I tried to go in again to look for Misty and Tyr, even trekking up the stairs, but the smoke was so dense it made the whole house look black in color and I could barely breathe. After walking back outside, I hugged a very anxious Crystal and bawled my eyes out and then the firefighters arrived. I could see 4 or 5 trucks and a police car drive down my street.

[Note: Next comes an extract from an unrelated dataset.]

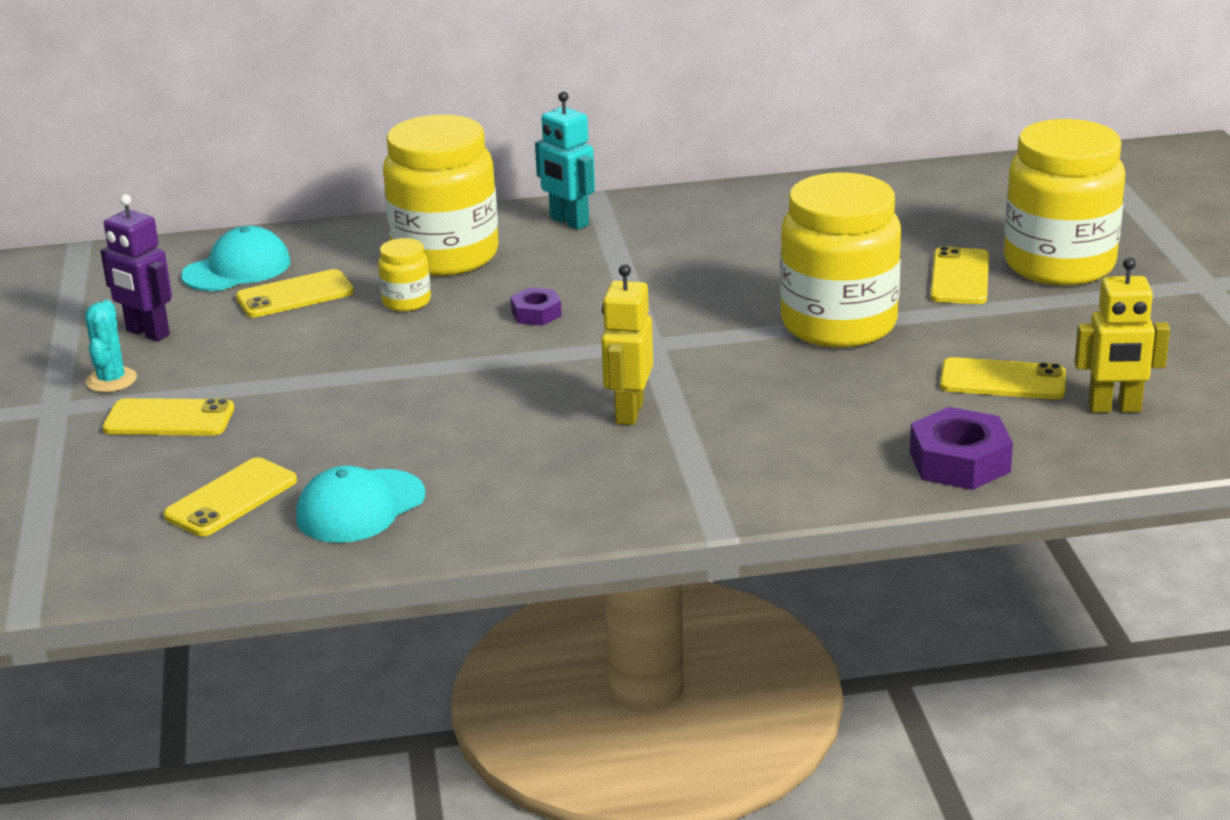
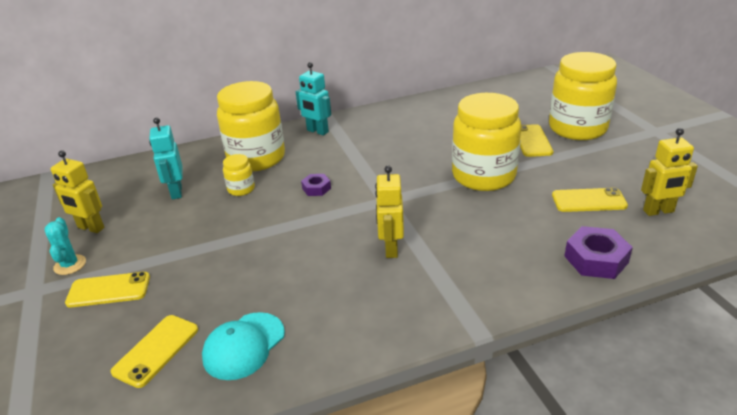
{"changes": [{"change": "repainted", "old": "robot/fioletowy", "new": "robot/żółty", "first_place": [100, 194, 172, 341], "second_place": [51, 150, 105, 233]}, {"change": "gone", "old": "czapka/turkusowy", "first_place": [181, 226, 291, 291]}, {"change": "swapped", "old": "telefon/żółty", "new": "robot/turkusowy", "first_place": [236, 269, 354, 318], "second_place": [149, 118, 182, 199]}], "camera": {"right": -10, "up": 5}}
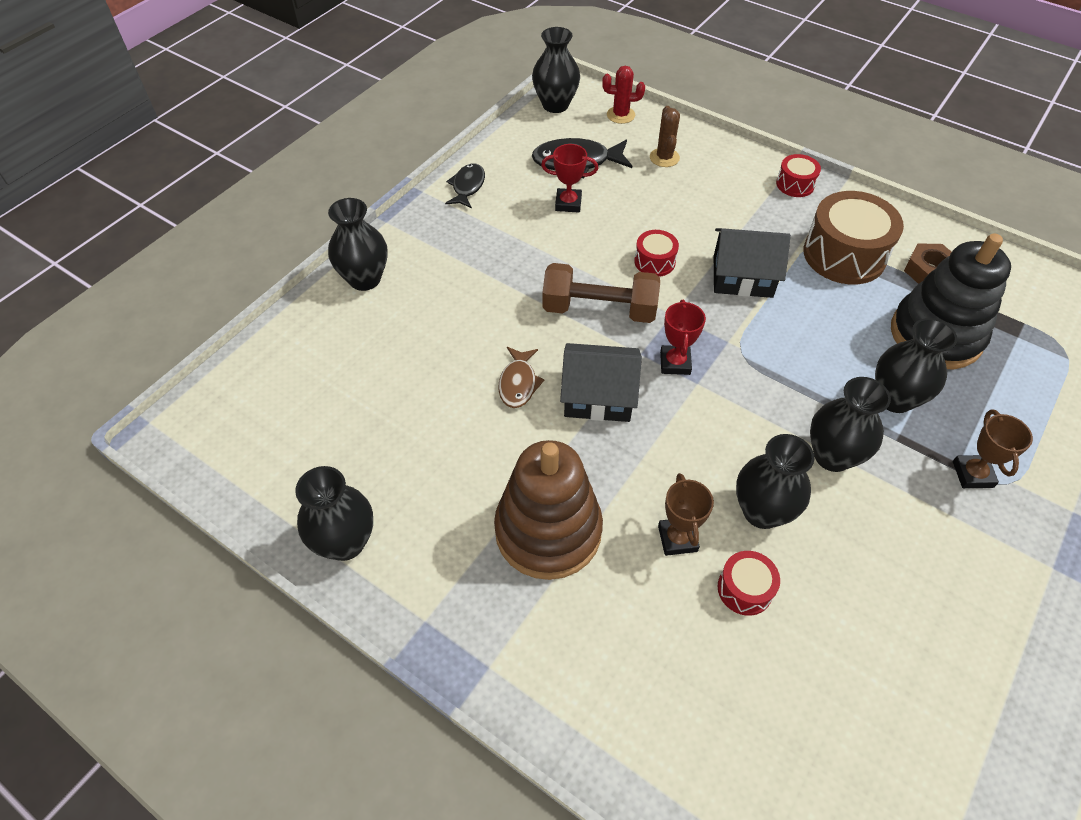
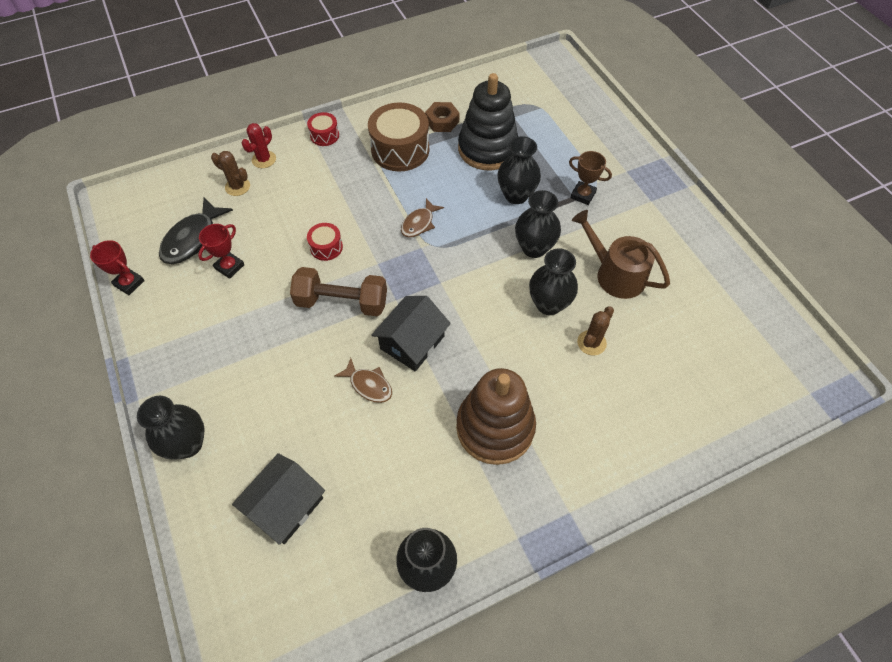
{"changes": [{"change": "gone", "old": "ryba/czarny", "first_place": [445, 163, 485, 208]}, {"change": "gone", "old": "wazon/czarny", "first_place": [532, 27, 580, 113]}, {"change": "rotated", "old": "hantel/brązowy", "first_place": [542, 263, 660, 323], "second_place": [290, 267, 387, 316], "degrees": 60}, {"change": "shifted", "old": "kaktus/czerwony", "first_place": [602, 66, 645, 124], "second_place": [242, 123, 276, 168]}, {"change": "gone", "old": "puchar/brązowy", "first_place": [658, 473, 714, 556]}, {"change": "shifted", "old": "puchar/czerwony", "first_place": [660, 300, 706, 375], "second_place": [90, 240, 145, 295]}, {"change": "shifted", "old": "domek/czarny", "first_place": [714, 228, 791, 298], "second_place": [232, 453, 325, 545]}, {"change": "swapped", "old": "bęben/czerwony", "new": "kaktus/brązowy", "first_place": [717, 551, 780, 616], "second_place": [577, 306, 614, 355]}, {"change": "new", "new": "ryba/brązowy", "second_place": [401, 198, 444, 237]}, {"change": "new", "new": "konewka/brązowy", "second_place": [572, 210, 670, 299]}], "camera": {"right": -60, "up": 5}}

My neighbor, Anne, was mowing her lawn and came over to check what was going on. The firemen did their jobs and Anne practically carried me to her house across the street. I couldn’t stop crying and worrying that whatever happened to my house took my cats from me. Anne was nice enough to wrap me in a blanket, sit me down, and give me water for my burning throat.

Across the way, I could see the firemen pull my dryer out the front door. It was nearly pure black and burning profusely. That was the source of the smoke, and it was directly across from where my dog may have been hiding. An ambulance was called to take me to the hospital and the firemen searched the house for my cats. More and more of my neighbors came to see what all of the commotion was about. I wasn’t honestly fine and only felt a little sick from the smoke, but boy was I scared beyond belief. I chose to be taken to Parkview on Dupont, where my mom works.

I was given oxygen and more water from the paramedics. Luckily, just before we left, the firemen told me my cats were alive and hiding under my parents’ bed, the furthest place from the smoke’s origin. I couldn’t stop shaking for the longest time. When we arrived at the hospital, my mom met up with me and helped comfort me.

Everyone who was there that day could tell you that I wasn’t scared for my house, my belongings, or myself. I was scared for my pet’s’ safety and their lives. I was dressed in a gown at the hospital, given more oxygen, checked on my blood pressure and tested for carbon monoxide poisoning (I still have remnants of a large bruise from where they drew my blood). After more than five hours, we went home, had Culver’s for dinner, and gave my dog a bath. It was probably the worst day of my life.

For the next two days, my family struggled against the stench of smoke, the thin layers of soot covering every inch of everything, and support from the insurance company. The worst thing that plagued us was Crystal. She was so sick, unable to eat, move, drink water, or beg for table scraps.

The Wednesday morning before we left for Florida, we decided to put my dog down at an animal clinic. That had to have been the first time I’d ever seen my dad cry. We were going to stay when they put her to sleep, but we decided not to see her go like that. My mom stayed though, to be sure she had someone before she died. It still hurts. I’m getting really choked up just writing this.

Never forget that everything normal in your life can change drastically with just the flick of a switch and those you love may just leave down that path. Value what you have, family, pets, home, everything you care about. Thank you for reading.